* 取り組む課題 *
(1) インタビュー記事について、次の問いに答えよ。
(a) 野村俊幸さんが若者支援と家族支援を行っている土地はどこか。
(b) 宮西照夫先生の病院がある土地はどこか。
(c) 次の日に午後の早い時間に帰る必要があったのは、何の関係からか。
(2) インタビュー記事の「それは和歌山の宮西照夫先生の」から「理は深く納得することでした。」までを、「野村さん」を「野村俊幸さん」に置き換えて書き直してください。
(3) インタビュー記事の本文を、途切れたところから書き継げ。

* 抜粋本文 *

______

2014年12月13日土曜日

インタビュー第三弾 野村俊幸さん(不登校・ひきこもり支援活動家)

お待たせしました。インタビューの第三弾をお送りします。

 今回は函館で精力的な若者支援、及びその家族支援をされている野村俊幸さん。その活動の内容とバイタリティはぜひインタビューで確認していただきたいですが、函館にうかがった際は午前から4時まで会合参加をコーディネートしてくださり、それからすぐに二時間近くインタビュー、そしてそのまま夜に当事者メンバーも含めた親睦会をセッテングしてくれた上、ホテルに帰る市電が来るまでずっとお付き合いをしてくれるサービスぶりで、すごいなあと恐縮するばかりでした。
 それは和歌山の宮西照夫先生の病院にうかがった際も似た感じで、場に集う若者たちと諸々雑談したあと、病院終了後、食事をご馳走してくれた上、帰りはホテルがあるJR和歌山駅から結構離れた南海和歌山市駅まで行くバス乗り場まで案内してくれた上に、次の日の和歌山城見学にその日付き合ってくれたリーダー格の当事者の方に「君、お城の紹介してあげたら」とまで。ちょっと躊躇してしまいまして、冗談交じりで「観光はひとりが好きでそれに慣れてるものですから」と言ってしまいましたが、とても真面目で読書好きな感じの人でしたから、いろいろ話が合ったかも知れず、今思えば少し残念だったかも。ただ、次の日は飛行機の早割り切符の関係から、午後の早い時間に帰る必要があり、ということもありました。

 話を戻すと、今回のインタビューは「不登校」と「ひきこもり」の違い、というざっくりといえばそういう流れでしたが、野村さんが言う「不登校は行かない、という選択肢だけれども、ひきこもりの場合は「何かしなければならない」回答を常に求められる」という整理は深く納得することでした。

______

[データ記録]
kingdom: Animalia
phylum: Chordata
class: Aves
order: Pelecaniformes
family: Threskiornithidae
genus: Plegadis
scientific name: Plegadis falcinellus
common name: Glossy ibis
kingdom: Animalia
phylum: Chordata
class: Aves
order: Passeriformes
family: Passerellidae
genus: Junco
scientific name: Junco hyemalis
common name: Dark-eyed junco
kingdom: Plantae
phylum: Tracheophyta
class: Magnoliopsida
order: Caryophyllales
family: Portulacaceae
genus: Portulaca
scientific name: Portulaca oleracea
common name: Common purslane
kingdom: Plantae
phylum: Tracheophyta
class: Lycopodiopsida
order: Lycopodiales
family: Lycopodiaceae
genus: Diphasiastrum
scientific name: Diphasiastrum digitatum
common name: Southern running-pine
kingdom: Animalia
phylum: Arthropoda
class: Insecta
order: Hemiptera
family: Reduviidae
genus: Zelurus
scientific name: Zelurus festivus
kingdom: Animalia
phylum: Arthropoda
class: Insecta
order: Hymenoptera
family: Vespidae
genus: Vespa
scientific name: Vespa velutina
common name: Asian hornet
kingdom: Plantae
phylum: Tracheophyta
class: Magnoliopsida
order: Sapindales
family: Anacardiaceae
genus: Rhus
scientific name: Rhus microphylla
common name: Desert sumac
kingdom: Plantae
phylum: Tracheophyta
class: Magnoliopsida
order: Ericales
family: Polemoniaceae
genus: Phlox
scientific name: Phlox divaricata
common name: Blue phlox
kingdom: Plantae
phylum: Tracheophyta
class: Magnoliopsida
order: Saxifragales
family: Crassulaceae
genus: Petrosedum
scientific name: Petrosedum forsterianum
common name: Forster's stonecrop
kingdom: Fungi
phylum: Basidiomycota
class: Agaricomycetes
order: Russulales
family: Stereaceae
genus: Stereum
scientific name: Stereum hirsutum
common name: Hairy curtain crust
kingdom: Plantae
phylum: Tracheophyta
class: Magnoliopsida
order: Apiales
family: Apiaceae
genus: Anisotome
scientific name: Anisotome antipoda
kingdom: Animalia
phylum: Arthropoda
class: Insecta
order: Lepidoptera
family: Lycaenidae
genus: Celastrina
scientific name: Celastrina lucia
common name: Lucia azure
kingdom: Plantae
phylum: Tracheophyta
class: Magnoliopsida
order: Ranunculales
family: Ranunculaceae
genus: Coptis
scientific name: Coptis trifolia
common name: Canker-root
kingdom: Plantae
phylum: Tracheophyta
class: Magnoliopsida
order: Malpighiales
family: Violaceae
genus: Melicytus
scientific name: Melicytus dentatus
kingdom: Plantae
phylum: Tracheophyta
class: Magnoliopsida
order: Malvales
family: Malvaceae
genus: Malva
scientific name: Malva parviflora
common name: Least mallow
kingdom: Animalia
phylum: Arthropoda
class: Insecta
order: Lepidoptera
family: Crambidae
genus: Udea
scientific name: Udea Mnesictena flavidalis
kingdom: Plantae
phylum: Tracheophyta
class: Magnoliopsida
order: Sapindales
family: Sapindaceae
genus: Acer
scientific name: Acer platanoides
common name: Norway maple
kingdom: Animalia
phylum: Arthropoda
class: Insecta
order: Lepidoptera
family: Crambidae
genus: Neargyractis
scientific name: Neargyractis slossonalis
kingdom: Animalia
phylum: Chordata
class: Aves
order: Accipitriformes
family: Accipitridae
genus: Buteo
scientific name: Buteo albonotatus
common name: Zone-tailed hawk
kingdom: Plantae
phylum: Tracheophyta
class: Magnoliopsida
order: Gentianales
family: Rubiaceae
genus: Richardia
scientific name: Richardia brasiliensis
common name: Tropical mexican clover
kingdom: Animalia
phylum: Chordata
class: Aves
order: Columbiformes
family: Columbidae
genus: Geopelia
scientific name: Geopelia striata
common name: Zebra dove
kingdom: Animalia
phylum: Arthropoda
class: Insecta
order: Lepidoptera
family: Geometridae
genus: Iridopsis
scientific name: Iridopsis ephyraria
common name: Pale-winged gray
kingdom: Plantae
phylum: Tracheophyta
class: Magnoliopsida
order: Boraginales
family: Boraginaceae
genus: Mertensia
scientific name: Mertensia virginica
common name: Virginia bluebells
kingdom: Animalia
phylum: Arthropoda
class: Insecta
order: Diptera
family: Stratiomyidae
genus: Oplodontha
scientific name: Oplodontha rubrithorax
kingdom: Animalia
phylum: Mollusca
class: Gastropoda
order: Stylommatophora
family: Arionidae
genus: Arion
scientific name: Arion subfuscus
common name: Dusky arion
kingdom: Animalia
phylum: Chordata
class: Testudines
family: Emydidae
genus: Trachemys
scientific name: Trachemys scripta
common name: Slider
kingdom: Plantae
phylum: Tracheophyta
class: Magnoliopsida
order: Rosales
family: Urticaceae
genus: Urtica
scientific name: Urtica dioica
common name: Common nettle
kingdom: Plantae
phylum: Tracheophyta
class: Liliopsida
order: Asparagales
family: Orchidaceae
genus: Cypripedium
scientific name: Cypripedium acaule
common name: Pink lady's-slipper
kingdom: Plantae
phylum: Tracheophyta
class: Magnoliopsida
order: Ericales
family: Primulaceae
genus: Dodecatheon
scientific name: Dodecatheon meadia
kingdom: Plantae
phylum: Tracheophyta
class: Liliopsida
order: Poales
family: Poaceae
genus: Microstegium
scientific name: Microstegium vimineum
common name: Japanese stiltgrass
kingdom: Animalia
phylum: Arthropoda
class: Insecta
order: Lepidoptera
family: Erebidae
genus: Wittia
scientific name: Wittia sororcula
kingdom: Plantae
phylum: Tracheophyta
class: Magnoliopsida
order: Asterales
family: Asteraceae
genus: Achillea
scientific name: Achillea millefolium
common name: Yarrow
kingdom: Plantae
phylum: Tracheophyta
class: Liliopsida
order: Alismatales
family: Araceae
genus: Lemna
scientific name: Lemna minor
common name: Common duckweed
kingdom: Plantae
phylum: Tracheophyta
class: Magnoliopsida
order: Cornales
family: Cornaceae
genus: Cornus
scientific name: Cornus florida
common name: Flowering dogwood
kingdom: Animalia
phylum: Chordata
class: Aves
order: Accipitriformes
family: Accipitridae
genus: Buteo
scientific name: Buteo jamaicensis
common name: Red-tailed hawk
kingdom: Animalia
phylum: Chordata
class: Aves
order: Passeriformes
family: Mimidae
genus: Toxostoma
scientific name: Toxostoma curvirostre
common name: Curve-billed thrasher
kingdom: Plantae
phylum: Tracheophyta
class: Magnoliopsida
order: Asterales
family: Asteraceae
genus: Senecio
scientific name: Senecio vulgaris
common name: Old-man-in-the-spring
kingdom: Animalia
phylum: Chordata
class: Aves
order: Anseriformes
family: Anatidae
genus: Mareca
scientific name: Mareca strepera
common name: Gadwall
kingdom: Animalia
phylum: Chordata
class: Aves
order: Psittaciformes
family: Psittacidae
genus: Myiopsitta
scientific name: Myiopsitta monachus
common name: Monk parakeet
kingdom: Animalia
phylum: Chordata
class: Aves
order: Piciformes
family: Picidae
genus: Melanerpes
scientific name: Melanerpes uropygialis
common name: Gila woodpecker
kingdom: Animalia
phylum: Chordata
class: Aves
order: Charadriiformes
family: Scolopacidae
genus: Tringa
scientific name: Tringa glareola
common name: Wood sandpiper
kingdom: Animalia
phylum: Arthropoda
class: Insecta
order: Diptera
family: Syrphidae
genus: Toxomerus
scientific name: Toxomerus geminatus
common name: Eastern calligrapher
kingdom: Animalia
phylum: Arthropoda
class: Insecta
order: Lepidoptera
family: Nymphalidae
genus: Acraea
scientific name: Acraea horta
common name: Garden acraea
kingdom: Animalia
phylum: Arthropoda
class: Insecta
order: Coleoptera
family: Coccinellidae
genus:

______

* 解答欄 *
(1)
(a) 函館
(b) 和歌山
(c) 飛行機の早割り切符の関係

(2)
それは和歌山の宮西照夫先生の病院にうかがった際も似た感じで、場に集う若者たちと諸々雑談したあと、病院終了後、食事をご馳走してくれた上、帰りはホテルがあるJR和歌山駅から結構離れた南海和歌山市駅まで行くバス乗り場まで案内してくれた上に、次の日の和歌山城見学にその日付き合ってくれたリーダー格の当事者の方に「君、お城の紹介してあげたら」とまで。ちょっと躊躇してしまいまして、冗談交じりで「観光はひとりが好きでそれに慣れてるものですから」と言ってしまいましたが、とても真面目で読書好きな感じの人でしたから、いろいろ話が合ったかも知れず、今思えば少し残念だったかも。ただ、次の日は飛行機の早割り切符の関係から、午後の早い時間に帰る必要があり、ということもありました。

 話を戻すと、今回のインタビューは「不登校」と「ひきこもり」の違い、というざっくりといえばそういう流れでしたが、野村俊幸さんが言う「不登校は行かない、という選択肢だけれども、ひきこもりの場合は「何かしなければならない」回答を常に求められる」という整理は深く納得することでした。

(3)
 ひきこもりに関して言えば、和歌山の宮西先生は中南米の民間精神診療のフィールドワークを長く続けてこられた人ですから、視線には「文化精神医学」というものもあり、その国、社会の文化的な苦悩の表現、それを「文化結合症候群」といいますが、ひきこもりも日本の文化結合症候群という捉え方もされています。元々、日本には「ひきこもる」ことを美徳とする文化があった。ですが、グローバリズム、新自由主義経済の過剰な競争主義によってひきこもる美徳がひきこもる「問題」となって一層こじれが起きている、そんな見立てです。来年8月末に出版予定の自分のインタビュー集もこの観点が基底としてあると考えてくれても良いです。あくまでも見立ての一つですが。ひとり、ただ宮西先生だけのものではありません。

 さて、函館の野村俊幸さんのエネルギッシュな活動は実践とともに著書にもまとめられています。文庫『カナリアたちの警鐘』はとても分かりやすく、かつ誠実さに溢れる本です。野村さんはお子さんの不登校を経た結果、いまの精力的な若者支援をされているわけですが、葛藤やご自身が反省されていることもまっすぐに書かれていて、読んでいる僕はその真率さにまず深く打たれました。文章もその真率さが一貫して流れています。平易ながら内容は不登校、ひきこもりに留まらず、いじめ、フリースクールの歴史、子どもの権利条約、ソーシャルワークの原則など非常に幅広く勉強になります。サポートステーションでの相談員も勤める野村さん。直近の若者支援の行政を含めた支援情報が含まれ、そのアクチュアリティにも感心しました。多くの人に手をとって読んでもらいたい本です。お勧めです。

2014年9月13日土曜日

インタビュー第二弾 平野直己さん(北海道教育大学順教授)

 インタビューの第2弾。北海道教育大学札幌分校の平野直己先生の原稿が出来ましたので、「インタビュー・サイト ユーフォニアム」掲載させていただきました。

 平野先生は精神分析ベースの臨床心理の先生ですが、ざっくばらんなお人柄で、元原稿のリコーダーを起こしたら2時間のお話でワードで55ページにもなったという(笑)、何だか今まで最も会話の相互作用が頻繁だったとてもリラックスした笑いの絶えない時間でしたが、そういう雰囲気の中にもキラッと光る鋭い分析が随所にあって、纏める際もなかなか捨てる部分がないな、と思うばかりでした。

 結局4回に分けて掲載させていただく形をとりました。お話は平野先生の語り口を極力活かす形をとっています。領域的に関心のある方にとっては堪らない内容になっていると思いますので、是非時間がある際にご覧になってくださいませ。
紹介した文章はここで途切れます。